Is the compound in the picture chiral or achiral?
The answer in practice is: it depends. You say that there would be free rotation along the phenyl–vinyl bond. However, every adjacent carbon atom — the 2- and 6-positions of the phenyl ring and the 1-position of the double bond — are substituted. For free rotation to occur, these substituents must pass each other. Since they are all bulky, though, free rotation is very effectively hindered. A planar rotamer with full π conjugation between the phenyl ring and the double bond is not populated at any extend which can be shown by the NMR shifts of the corresponding carbon atoms (and could also be shown if the methyl group on the double bond were a proton, because it’s shift would be vastly different from one in styryl conjugation).

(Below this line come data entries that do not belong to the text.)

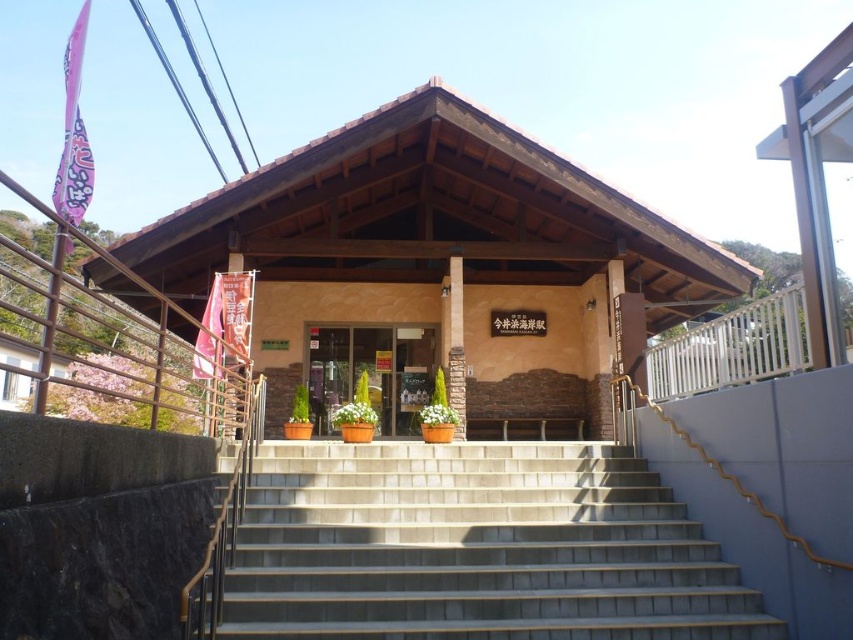
Identify the location of gray concrete stairs at center. (474, 547).

Does gray concrete stairs at center have a greater width compared to matte brown door at center?

Correct, the width of gray concrete stairs at center exceeds that of matte brown door at center.

I want to click on gray concrete stairs at center, so click(474, 547).

Find the location of a particular element. This screenshot has height=640, width=853. gray concrete stairs at center is located at coordinates (474, 547).

Can you confirm if metallic brown railing at left is taller than matte brown door at center?

Correct, metallic brown railing at left is much taller as matte brown door at center.

Between metallic brown railing at left and matte brown door at center, which one appears on the right side from the viewer's perspective?

Positioned to the right is matte brown door at center.

Is point (167, 326) positioned after point (430, 330)?

Yes, point (167, 326) is farther from viewer.

Identify the location of metallic brown railing at left. This screenshot has width=853, height=640. (126, 344).

Does matte brown door at center have a lesser width compared to brown wooden pillar at center?

No.

Which is behind, point (335, 401) or point (451, 394)?

The point (335, 401) is behind.

The width and height of the screenshot is (853, 640). I want to click on matte brown door at center, so click(370, 372).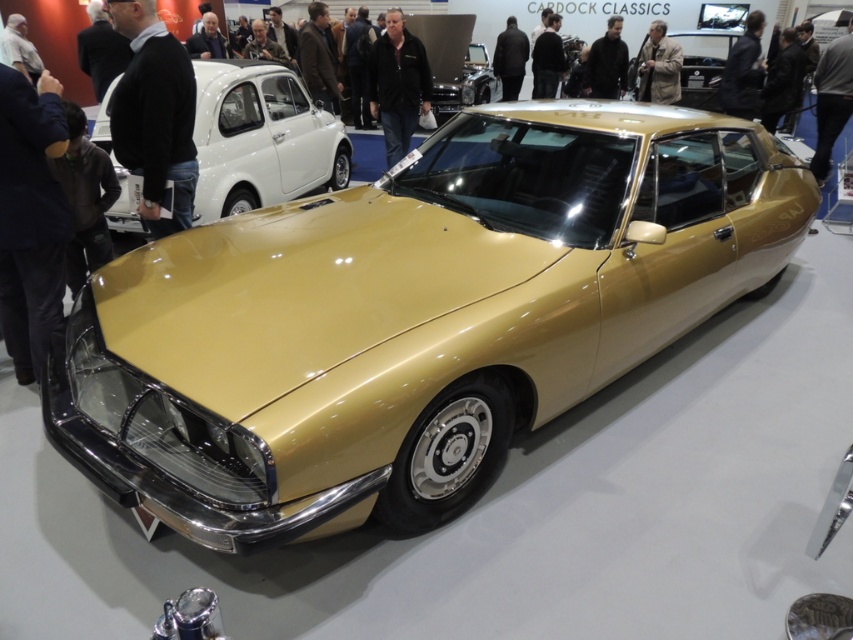
Question: Among these points, which one is farthest from the camera?

Choices:
 (A) (460, 100)
 (B) (755, 92)

Answer: (A)

Question: Considering the relative positions of black fabric jacket at upper center and white fabric shirt at upper left in the image provided, where is black fabric jacket at upper center located with respect to white fabric shirt at upper left?

Choices:
 (A) right
 (B) left

Answer: (A)

Question: Which object appears farthest from the camera in this image?

Choices:
 (A) black leather jacket at center
 (B) dark brown leather jacket at center

Answer: (B)

Question: Is dark brown leather jacket at center to the right of gray hair at upper center from the viewer's perspective?

Choices:
 (A) yes
 (B) no

Answer: (A)

Question: Can you confirm if black leather jacket at upper center is wider than black fabric jacket at upper center?

Choices:
 (A) no
 (B) yes

Answer: (A)

Question: Among these points, which one is nearest to the camera?

Choices:
 (A) (675, 100)
 (B) (758, 72)
 (C) (207, 19)
 (D) (845, 80)

Answer: (D)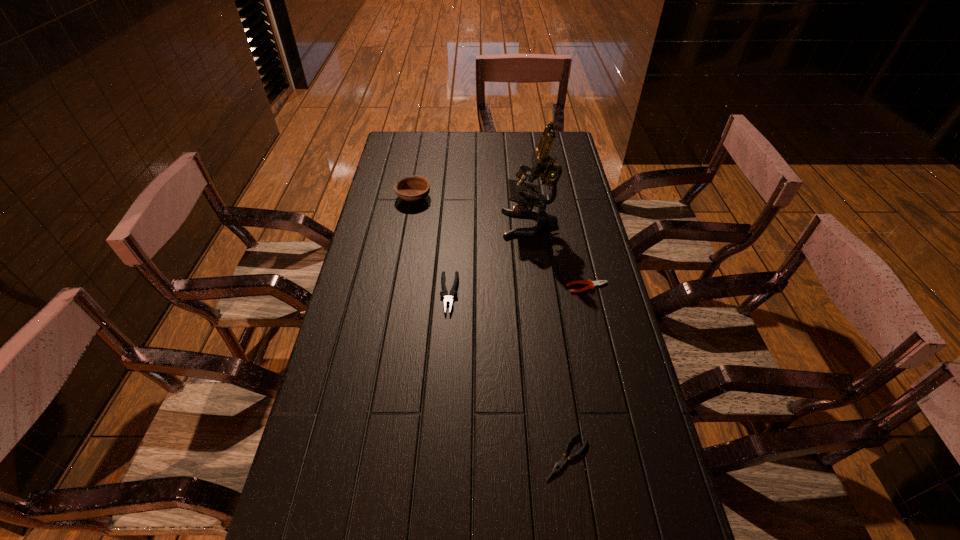
The width and height of the screenshot is (960, 540). Find the location of `the tallest object`. the tallest object is located at coordinates (543, 164).

The width and height of the screenshot is (960, 540). Identify the location of microscope. (543, 164).

I want to click on bowl, so click(411, 188).

You are a GUI agent. You are given a task and a screenshot of the screen. Output one action in this format:
    pyautogui.click(x=<x>, y=<y>)
    Task: Click on the farthest object
    The height and width of the screenshot is (540, 960).
    Given the screenshot: What is the action you would take?
    pyautogui.click(x=411, y=188)

Find the location of `the tallest pliers`. the tallest pliers is located at coordinates (453, 293).

What are the coordinates of `the second object from left to right` in the screenshot? It's located at (453, 293).

Locate an element on the screen. the second pliers from left to right is located at coordinates [558, 466].

Locate an element on the screen. the nearest pliers is located at coordinates (558, 466).

What are the coordinates of `the rightmost pliers` in the screenshot? It's located at [592, 284].

Locate an element on the screen. The width and height of the screenshot is (960, 540). free space located at the eyepieces of the microscope is located at coordinates (463, 224).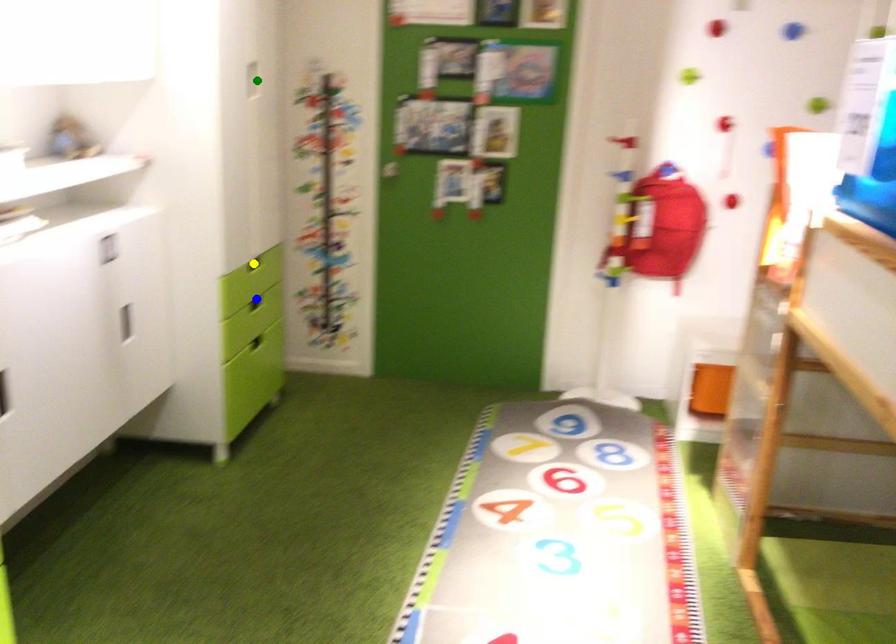
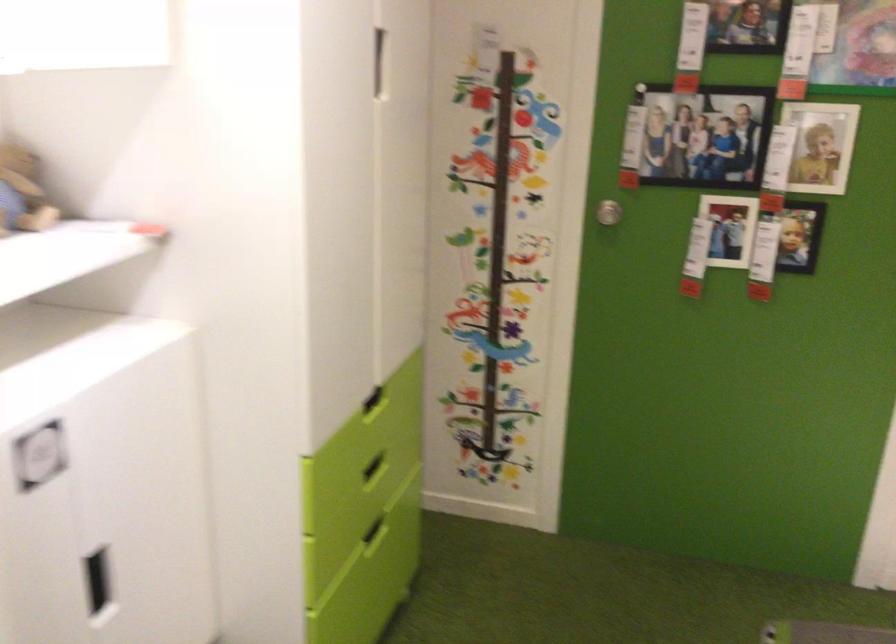
I am providing you with two images of the same scene from different viewpoints. Three points are marked in image1. Which point corresponds to a part or object that is occluded in image2?In image1, three points are marked. Which of them correspond to a part or object that is occluded in image2?Among the three points shown in image1, which one corresponds to a part or object that is no longer visible due to occlusion in image2?

yellow point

Under low enough temperatures, the compound you have been given will indeed form to separable enantiomers due to the bromine atom which destroys the molecule’s symmetry. These are examples of axial chirality; if the chlorine atom is above the phenyl ring’s plane, it is (aR), if it is below, the compound is (aS). The two enantiomers can be separated, e.g. by chiral HPLC, and they will show optical activity.
At higher temperatures, thermal energy will be enough to overcome the rotation barrier and an optically active single enantiomer will racemise. This temperature is typically above room temperature for a system such as your’s but well below the temperature required for alkene (E/Z) isomerisation.
This concept is called atropisomerism and is also the reason why BINOL and BINAP are chiral.